Features of activity

These changes reflect inflammation occurring right now — the “active” part of chronic active colitis. They are produced mainly by neutrophils, a type of immune cell that responds to acute injury.

  • Cryptitis. Neutrophils have moved into the crypt wall itself. This is one of the earliest signs of active inflammation and indicates that the colon is actively being damaged. It can also suggest that current treatment is not adequately controlling the disease.
  • Crypt abscesses. A collection of neutrophils has accumulated inside the central space of a crypt. Like cryptitis, this is a sign of active disease and often indicates either early-stage IBD or inadequate disease control.
  • Ulceration. The inner lining of the colon has been destroyed in one or more areas, leaving a raw, open surface. Ulceration is a sign of severe active inflammation. It can occur in both Crohn’s disease and ulcerative colitis and often indicates that the inflammation is not well controlled.

How severe is the inflammation?

Pathologists often describe the overall severity of active inflammation as mild, moderate, or severe based on the number of neutrophils and the extent of damage observed.

  • Mild activity. Small numbers of neutrophils are present in or around the crypts. The lining of the colon is damaged but largely intact.
  • Moderate activity. More widespread cryptitis or crypt abscesses are present. The damage is more significant.
  • Severe activity. Extensive neutrophil infiltration, widespread crypt destruction, or ulceration is present. This indicates that the inflammation is causing substantial, ongoing injury to the colon.

The severity described in the pathology report gives your gastroenterologist important information about how well the current treatment is working and whether a change in therapy may be needed.


What happens next?

Chronic active colitis requires ongoing management by a gastroenterologist — a doctor who specializes in digestive diseases. The next steps depend on the underlying cause and the severity of the inflammation.

If IBD is suspected or confirmed, treatment typically involves medications to reduce inflammation and suppress the immune response. Common options include aminosalicylates (such as mesalazine), corticosteroids for flares, immunosuppressants, and biologic therapies. The goal of treatment is to achieve and maintain remission — a state in which inflammation is controlled and the lining of the colon can heal.

Follow-up colonoscopies are usually recommended to assess how well the colon is healing in response to treatment.
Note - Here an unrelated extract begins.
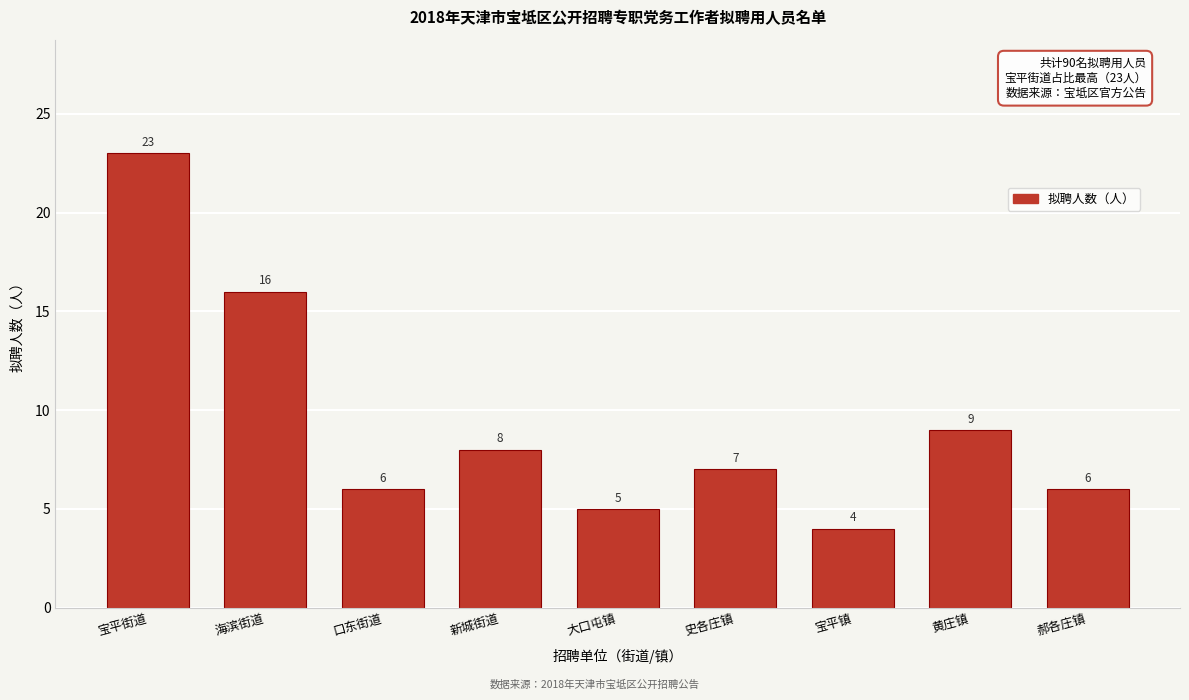

Reading left to right, extract all data points from this chart.

宝平街道=23	海滨街道=16	口东街道=6	新城街道=8	大口屯镇=5	史各庄镇=7	宝平镇=4	黄庄镇=9	郝各庄镇=6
People with long-standing IBD — particularly ulcerative colitis involving the entire colon — are also monitored for dysplasia, since chronic inflammation over many years can increase the risk of colorectal cancer.
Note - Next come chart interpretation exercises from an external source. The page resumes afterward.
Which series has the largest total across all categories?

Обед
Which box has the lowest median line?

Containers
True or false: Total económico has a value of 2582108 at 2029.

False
If an infection or medication is the cause rather than IBD, the treatment is different: addressing the infection directly or stopping the offending medication often resolves the inflammation.
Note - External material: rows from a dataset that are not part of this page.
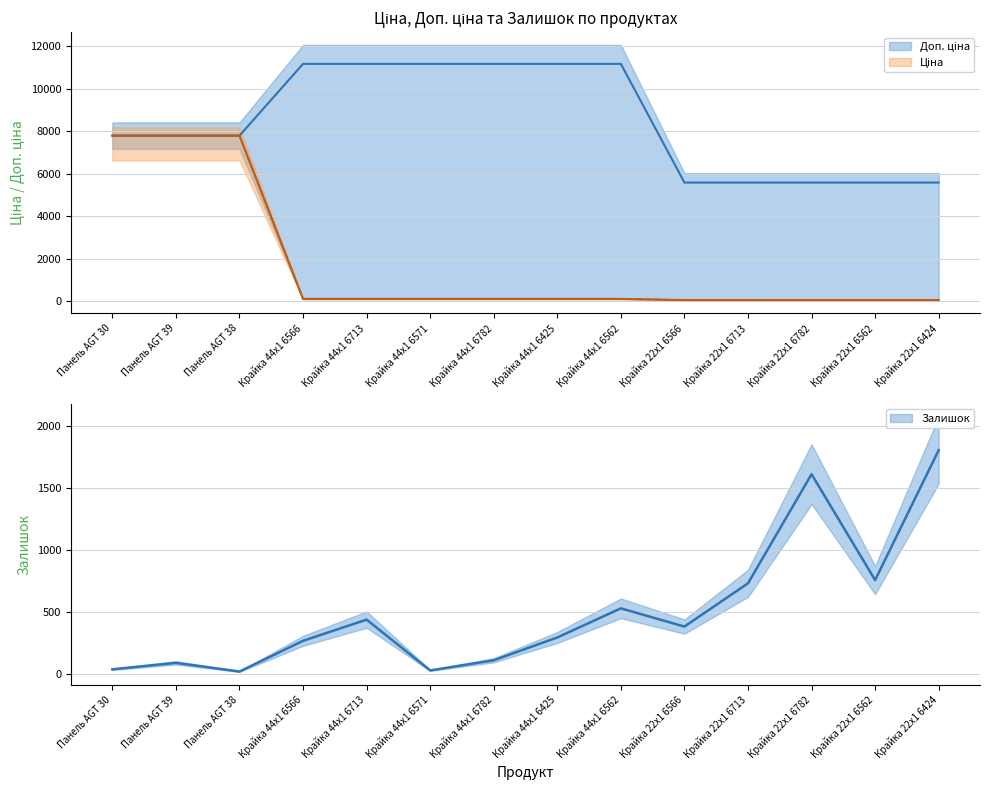

True or false: Доп. ціна and Ціна cross at least once.

False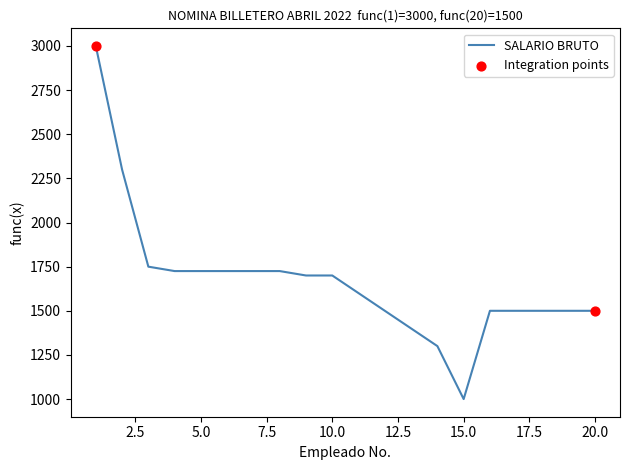

What is the maximum value shown in the chart?

3000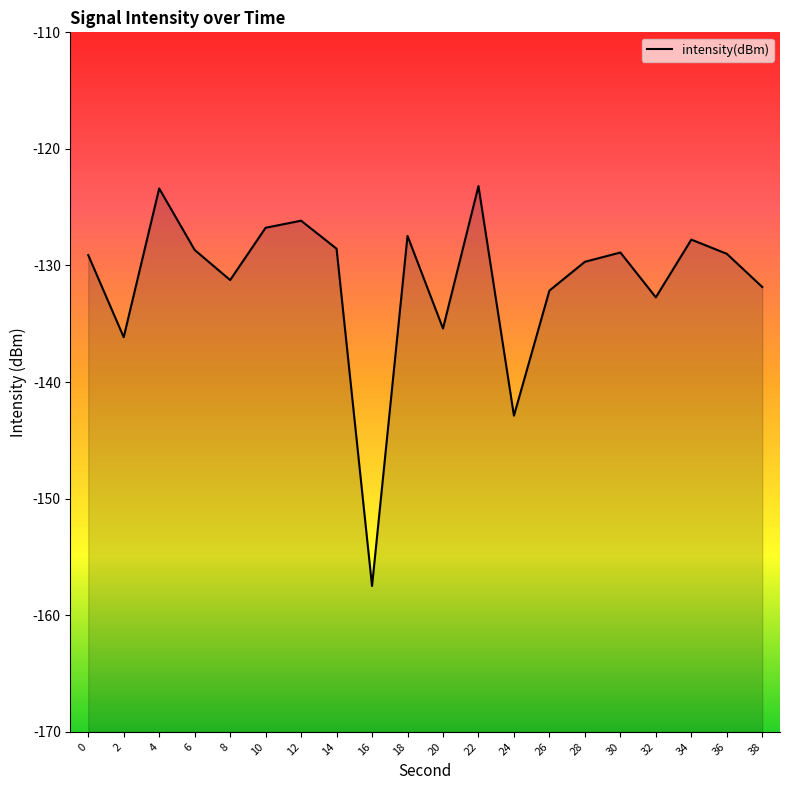

Rank the categories by value from highest to lowest.

22, 4, 12, 10, 18, 34, 14, 6, 30, 36, 0, 28, 8, 38, 26, 32, 20, 2, 24, 16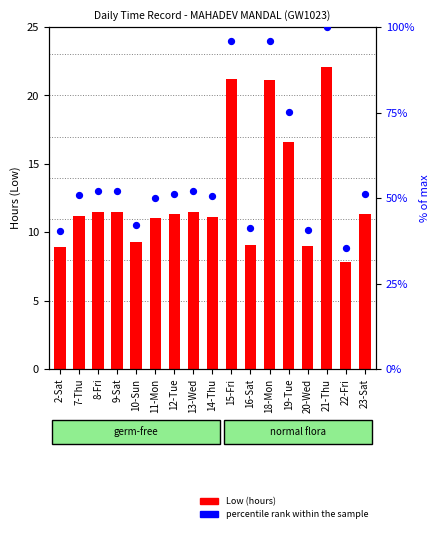

At which category is the sum across all series the highest?

21-Thu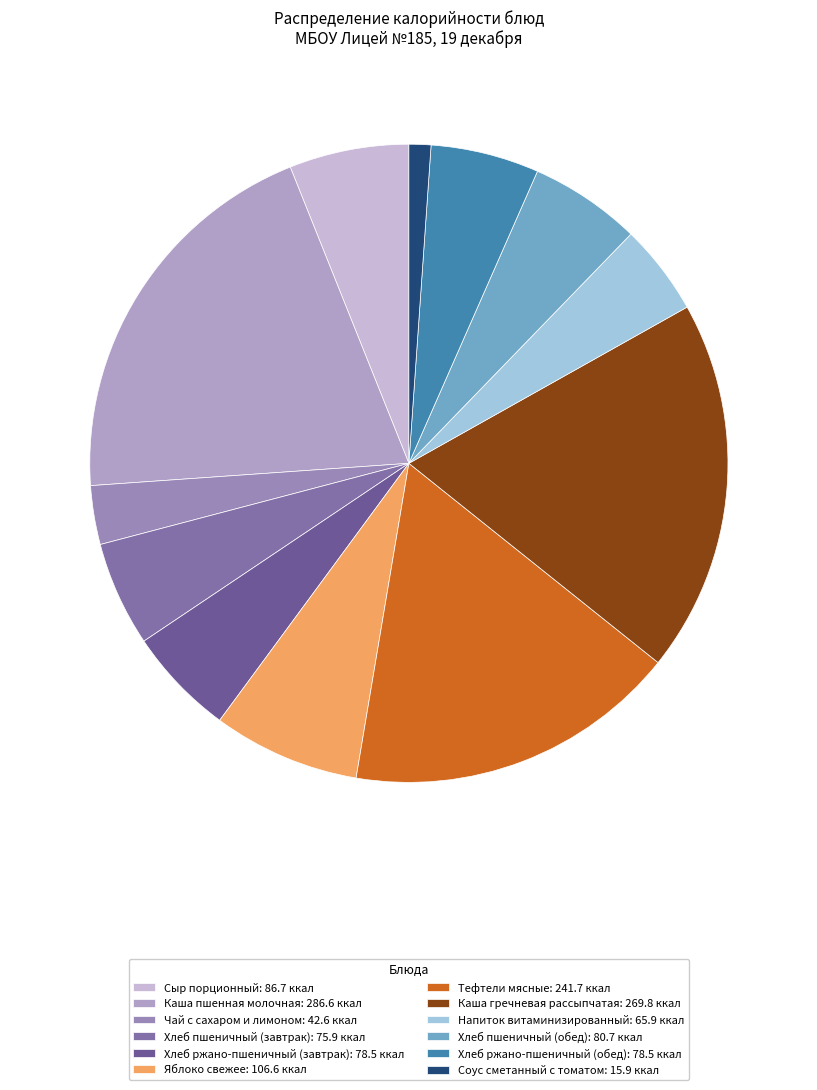

Between Хлеб ржано-пшеничный (завтрак) and Хлеб ржано-пшеничный (обед), which is larger?

Хлеб ржано-пшеничный (завтрак)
Questions to ask your doctor

  • What do you think is causing the chronic active colitis in my case?
  • Does the pattern suggest ulcerative colitis, Crohn’s disease, or something else?
  • How severe is the active inflammation, and what does that mean for my treatment?
  • Is my current treatment controlling the inflammation effectively, or does it need adjustment?
  • When should I have a follow-up colonoscopy?
  • What symptoms should prompt me to contact you before my next scheduled visit?
  • Do I need to be monitored for colorectal cancer, and if so, how often?